### DIRECTIVE
Taking the listing below, restate word for word each line from the line with "dat tijdens het" to the line with "ook worden ingezet", ends included, and stop there.

### MATERIAL PROVIDED
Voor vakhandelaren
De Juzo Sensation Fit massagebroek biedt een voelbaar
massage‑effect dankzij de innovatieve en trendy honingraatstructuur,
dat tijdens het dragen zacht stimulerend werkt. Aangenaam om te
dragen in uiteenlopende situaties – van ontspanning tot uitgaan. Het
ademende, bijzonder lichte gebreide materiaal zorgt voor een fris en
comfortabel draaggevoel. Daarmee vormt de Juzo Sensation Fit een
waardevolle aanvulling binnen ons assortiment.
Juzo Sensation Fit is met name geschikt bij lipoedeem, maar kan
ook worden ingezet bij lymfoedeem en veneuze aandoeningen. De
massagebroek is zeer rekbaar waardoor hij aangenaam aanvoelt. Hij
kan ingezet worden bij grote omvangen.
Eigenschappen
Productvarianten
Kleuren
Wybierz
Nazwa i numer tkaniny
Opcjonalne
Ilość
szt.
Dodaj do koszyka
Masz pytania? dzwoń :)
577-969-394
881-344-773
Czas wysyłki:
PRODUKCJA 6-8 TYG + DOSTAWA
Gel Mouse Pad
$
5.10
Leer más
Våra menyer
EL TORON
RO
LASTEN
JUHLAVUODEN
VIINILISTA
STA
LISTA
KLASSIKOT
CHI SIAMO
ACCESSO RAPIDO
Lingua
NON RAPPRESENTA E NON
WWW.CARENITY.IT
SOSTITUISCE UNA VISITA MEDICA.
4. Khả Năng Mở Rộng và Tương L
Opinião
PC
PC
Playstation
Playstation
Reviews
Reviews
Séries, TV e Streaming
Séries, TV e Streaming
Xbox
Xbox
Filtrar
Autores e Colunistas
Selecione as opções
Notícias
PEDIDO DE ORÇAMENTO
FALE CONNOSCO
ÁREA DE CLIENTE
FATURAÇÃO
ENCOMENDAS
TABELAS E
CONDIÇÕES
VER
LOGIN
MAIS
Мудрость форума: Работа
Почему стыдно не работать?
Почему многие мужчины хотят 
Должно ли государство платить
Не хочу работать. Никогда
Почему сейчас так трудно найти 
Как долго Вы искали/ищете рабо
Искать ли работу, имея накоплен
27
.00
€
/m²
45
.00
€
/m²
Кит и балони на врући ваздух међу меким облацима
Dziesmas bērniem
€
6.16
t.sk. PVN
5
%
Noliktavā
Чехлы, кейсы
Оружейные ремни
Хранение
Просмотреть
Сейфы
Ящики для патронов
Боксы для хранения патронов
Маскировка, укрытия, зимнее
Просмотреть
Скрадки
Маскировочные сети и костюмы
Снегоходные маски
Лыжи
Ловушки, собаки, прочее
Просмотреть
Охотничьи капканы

### ANSWER FOR THE TASK
dat tijdens het dragen zacht stimulerend werkt. Aangenaam om te
dragen in uiteenlopende situaties – van ontspanning tot uitgaan. Het
ademende, bijzonder lichte gebreide materiaal zorgt voor een fris en
comfortabel draaggevoel. Daarmee vormt de Juzo Sensation Fit een
waardevolle aanvulling binnen ons assortiment.
Juzo Sensation Fit is met name geschikt bij lipoedeem, maar kan
ook worden ingezet bij lymfoedeem en veneuze aandoeningen. De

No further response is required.